[[ DATA UNDER STUDY open ]]

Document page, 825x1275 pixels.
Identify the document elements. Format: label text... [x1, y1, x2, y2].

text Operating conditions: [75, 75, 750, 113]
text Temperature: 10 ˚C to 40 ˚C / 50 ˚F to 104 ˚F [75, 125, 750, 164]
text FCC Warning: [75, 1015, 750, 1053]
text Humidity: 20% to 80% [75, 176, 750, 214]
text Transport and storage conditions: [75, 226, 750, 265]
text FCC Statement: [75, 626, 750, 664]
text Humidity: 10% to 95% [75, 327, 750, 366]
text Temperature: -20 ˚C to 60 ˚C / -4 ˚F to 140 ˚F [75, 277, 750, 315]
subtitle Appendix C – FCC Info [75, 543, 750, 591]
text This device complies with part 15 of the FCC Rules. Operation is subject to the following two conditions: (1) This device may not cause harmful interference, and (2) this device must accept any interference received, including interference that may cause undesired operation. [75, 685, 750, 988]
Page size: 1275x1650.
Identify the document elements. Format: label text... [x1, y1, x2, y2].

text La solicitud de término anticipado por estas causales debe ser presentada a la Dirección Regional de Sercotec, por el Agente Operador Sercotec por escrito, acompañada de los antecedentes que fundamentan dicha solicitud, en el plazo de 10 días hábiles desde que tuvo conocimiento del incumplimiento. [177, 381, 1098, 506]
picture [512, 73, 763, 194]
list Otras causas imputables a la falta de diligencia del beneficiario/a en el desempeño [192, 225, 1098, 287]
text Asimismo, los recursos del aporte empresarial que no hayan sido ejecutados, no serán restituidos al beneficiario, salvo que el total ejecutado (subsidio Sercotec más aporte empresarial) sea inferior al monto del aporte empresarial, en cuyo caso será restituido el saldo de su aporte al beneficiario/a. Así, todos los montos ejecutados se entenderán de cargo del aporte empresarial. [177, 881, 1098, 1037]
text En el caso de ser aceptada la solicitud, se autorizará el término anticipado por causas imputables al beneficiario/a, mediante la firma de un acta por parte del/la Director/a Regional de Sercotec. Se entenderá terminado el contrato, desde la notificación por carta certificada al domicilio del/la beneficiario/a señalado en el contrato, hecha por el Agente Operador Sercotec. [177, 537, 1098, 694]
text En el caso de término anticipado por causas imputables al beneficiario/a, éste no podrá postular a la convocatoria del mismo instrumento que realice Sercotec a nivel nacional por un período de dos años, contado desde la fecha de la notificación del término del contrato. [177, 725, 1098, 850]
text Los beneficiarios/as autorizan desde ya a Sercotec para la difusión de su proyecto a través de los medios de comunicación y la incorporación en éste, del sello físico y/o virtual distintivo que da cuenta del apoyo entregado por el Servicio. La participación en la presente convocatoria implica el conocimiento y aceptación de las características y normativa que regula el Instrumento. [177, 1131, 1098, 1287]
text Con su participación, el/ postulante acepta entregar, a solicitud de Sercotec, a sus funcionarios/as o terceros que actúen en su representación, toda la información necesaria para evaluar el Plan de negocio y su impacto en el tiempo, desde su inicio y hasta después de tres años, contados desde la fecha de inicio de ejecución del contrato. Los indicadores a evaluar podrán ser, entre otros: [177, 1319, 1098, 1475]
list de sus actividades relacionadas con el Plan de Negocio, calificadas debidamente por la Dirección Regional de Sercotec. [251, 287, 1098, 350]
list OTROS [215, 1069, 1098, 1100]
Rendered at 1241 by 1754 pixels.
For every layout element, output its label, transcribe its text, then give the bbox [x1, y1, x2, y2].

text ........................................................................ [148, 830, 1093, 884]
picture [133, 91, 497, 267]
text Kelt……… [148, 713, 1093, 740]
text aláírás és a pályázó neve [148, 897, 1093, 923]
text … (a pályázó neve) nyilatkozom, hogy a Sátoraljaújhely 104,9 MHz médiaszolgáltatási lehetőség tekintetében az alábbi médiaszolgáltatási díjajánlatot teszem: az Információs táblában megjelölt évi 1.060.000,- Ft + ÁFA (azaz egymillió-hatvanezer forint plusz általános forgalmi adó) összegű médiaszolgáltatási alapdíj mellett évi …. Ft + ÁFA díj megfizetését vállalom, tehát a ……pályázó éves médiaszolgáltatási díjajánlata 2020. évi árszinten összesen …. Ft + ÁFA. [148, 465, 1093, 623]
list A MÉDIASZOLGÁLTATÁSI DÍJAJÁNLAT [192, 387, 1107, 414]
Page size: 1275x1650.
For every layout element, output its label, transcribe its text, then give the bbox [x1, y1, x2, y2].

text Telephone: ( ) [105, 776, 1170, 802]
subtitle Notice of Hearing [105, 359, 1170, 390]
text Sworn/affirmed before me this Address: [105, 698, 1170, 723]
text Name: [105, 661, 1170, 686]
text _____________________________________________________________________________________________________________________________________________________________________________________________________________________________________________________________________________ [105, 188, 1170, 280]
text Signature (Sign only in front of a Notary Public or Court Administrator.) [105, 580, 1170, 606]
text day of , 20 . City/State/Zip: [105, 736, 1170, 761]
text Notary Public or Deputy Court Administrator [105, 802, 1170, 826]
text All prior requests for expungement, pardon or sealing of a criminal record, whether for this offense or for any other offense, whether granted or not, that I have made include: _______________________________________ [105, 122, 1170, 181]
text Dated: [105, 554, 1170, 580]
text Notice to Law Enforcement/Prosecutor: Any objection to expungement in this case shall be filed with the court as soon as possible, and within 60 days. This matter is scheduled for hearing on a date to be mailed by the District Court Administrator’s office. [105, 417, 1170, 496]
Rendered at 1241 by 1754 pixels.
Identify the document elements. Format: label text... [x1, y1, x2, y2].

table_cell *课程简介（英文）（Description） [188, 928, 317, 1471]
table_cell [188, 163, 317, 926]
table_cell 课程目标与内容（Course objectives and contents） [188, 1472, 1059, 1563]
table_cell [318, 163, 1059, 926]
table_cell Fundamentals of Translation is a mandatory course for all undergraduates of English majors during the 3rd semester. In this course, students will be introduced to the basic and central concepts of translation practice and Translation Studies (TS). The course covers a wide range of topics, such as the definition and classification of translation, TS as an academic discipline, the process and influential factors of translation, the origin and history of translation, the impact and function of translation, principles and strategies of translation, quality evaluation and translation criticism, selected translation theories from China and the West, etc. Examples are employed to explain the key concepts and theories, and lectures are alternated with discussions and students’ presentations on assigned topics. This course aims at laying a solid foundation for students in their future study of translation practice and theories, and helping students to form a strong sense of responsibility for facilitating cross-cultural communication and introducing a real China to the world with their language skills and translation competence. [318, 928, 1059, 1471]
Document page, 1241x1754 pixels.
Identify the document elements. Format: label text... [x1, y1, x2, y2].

[[ DATA UNDER STUDY closed ]]

Lines holding "pixels" in the material above are to be reported.

--- RESPONSE AREA ---
Document page, 825x1275 pixels.
Rendered at 1241 by 1754 pixels.
Rendered at 1241 by 1754 pixels.
Document page, 1241x1754 pixels.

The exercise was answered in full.